Второй букет украсил мое прошлое в день рождения той же самой девочки, и он пришелся на летний, нестерпимо солнечный день. Таких дней в детстве бывает много (и может быть, девочка была другой, и я объединяю их для удобства). Свет журчал в сухом воздухе и сплошной зелени, как тянучее веселье головокружения. В автобусе, везущем на праздник, я оказался прямо под этим светом и сидел, слезливо жмурясь и надувая щеки. Не было на солнце обиды, наоборот, казалось, что когда я ускользну из-под ослепления, то рассмеюсь, и потому разбрызгивал заранее копящуюся радость. Но когда мы въехали в темно-синюю тень высотного дома, вместе с мучительным светом с головы сняло и восторг, и пришла какая-то особая серьезность в сонливой и бездарной пустоте. Таким вот озабоченным я явился к той все еще малознакомой (как это и осталось до сих пор) имениннице. Замешательство в коридоре, девочка с любопытством осматривала половицы. «Ага!» — сказала она, когда нам посоветовали пройти в ее комнату поиграть. Там с замедленной улыбкой она долго убирала из кресла бесчисленных кукол, сама села в него, пока я вверх ножками переворачивал стулья, чтобы поиграть в плаванье, как играл у себя. Мы быстро вспомнили, как это бывает у детей, ощущение последней встречи (не важно — друг с другом или с другими детьми) и продолжили их. Наскоро доплыв до мыса Горн, в самый отчаянный момент — мы сели за пианино, чтобы сыграть в четыре руки. Я, играть не умеющий, конечно, баловался и подражал, сбивая ее безупречные гаммы. Потом воровали изюм из салатов со стола до начала трапезы. Ее папа запаздывал. Он то ли застрял на работе, то ли ехал из другого города, а может, — как это кажется сейчас, — жил в другом доме. Она с секундным оцепенением оборачивалась на любое упоминание его имени и потом, приоткрыв рот, в рассеянном дыму задумчивости возвращалась к нашей игре. Мы еще совершили новый налет на стол, когда все взрослые вдруг внезапно удалились на улицу — кто курить, кто продышаться. Это был соревновательный обход всех подряд стаканов, у Мартовского кролика доедалась гуща компота, у Шляпника оставалась еще прозрачная урина лимонада, и везде пузырилась соленая минералка.
Вдруг она захрипела, ее рука, держащая хрустальную рюмку, была мокрой, она старалась отплеваться от едкой жидкости и смотрела на меня напуганными глазами. «Это водка», — шипела она, с ужасом, будто совершила первый свой грех. Я вручил ей собранную для себя фруктово-минеральную смесь и думал, наблюдая ее скорое излечение, что допить чужую рюмку сам не решусь, зато до зависти хотелось вот так же случайно ее в себя опрокинуть.

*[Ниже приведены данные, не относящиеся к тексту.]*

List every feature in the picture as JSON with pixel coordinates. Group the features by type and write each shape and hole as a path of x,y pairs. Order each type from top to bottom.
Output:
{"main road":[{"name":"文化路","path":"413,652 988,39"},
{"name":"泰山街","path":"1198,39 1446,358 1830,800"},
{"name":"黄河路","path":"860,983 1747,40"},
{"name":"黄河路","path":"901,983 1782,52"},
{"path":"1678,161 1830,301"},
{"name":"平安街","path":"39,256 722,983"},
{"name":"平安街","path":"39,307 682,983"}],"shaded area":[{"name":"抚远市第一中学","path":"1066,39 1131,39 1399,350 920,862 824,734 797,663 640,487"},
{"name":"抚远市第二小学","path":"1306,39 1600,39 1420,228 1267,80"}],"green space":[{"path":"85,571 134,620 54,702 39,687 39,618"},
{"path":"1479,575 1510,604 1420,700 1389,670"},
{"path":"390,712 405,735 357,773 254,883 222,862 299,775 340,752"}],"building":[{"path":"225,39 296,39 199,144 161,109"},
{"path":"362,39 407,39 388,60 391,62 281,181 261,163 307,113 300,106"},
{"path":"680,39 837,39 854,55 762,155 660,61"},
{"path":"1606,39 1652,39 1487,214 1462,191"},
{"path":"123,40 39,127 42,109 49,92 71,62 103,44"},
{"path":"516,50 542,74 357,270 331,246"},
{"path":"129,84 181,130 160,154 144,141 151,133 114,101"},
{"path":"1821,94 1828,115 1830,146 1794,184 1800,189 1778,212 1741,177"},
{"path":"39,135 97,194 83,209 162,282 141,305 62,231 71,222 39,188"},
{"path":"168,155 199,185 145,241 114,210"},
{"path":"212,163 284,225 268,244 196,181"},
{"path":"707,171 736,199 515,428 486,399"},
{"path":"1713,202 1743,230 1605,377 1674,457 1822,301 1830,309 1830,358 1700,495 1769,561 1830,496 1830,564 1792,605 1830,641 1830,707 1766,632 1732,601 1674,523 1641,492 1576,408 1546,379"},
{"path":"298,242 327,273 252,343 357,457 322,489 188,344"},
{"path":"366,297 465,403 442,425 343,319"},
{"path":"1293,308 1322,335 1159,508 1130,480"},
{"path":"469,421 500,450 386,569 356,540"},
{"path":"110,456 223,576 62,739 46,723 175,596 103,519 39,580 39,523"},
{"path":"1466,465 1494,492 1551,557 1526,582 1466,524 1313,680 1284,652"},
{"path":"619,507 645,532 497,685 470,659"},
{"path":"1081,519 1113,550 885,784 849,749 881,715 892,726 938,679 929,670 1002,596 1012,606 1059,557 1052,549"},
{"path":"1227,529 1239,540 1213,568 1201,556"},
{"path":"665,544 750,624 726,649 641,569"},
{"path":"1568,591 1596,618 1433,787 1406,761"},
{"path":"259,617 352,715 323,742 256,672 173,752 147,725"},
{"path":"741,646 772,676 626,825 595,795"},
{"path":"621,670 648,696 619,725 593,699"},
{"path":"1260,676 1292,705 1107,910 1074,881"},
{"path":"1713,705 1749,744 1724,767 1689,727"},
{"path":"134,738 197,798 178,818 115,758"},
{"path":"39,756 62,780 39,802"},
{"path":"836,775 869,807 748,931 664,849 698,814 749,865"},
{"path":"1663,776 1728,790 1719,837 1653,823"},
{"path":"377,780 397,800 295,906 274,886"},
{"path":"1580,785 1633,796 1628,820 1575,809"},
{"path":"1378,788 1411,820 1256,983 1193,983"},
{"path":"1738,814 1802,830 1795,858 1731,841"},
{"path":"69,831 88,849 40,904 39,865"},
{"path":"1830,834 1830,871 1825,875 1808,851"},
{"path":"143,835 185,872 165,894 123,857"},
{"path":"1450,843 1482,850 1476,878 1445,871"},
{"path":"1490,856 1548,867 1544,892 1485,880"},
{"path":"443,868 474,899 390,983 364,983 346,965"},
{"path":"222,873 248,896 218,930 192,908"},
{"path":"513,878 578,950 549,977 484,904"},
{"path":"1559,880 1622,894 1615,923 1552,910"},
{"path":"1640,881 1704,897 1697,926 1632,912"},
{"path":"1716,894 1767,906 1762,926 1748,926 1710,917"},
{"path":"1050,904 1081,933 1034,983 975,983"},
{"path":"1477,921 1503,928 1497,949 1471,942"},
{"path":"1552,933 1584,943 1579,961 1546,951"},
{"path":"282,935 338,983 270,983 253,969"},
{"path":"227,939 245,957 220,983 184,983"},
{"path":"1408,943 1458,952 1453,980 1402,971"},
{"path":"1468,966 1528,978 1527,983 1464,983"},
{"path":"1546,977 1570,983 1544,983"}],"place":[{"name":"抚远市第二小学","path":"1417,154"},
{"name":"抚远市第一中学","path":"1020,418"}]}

Широкое окно открывалось с первого этажа в листья отцветшего жасмина, — изумрудная стена, как будто ты не в городе, а на даче. Совсем рядом звучали говор и смех наших близких. Мы сели под столом, на котором с дробным танцем покачивались вазы с салатами и фруктами. Вдруг она уверенно и непривычно внятно — с какой-то легкой газовой прелестью в глазах — сказала: «Папа идет!» В этот самый момент в окне с водяным шелестом возник белый и розовый ком из огромных нежных цветов и со вздохом и с мгновенным запахом лег на подоконник в облаке оседающих лепестков.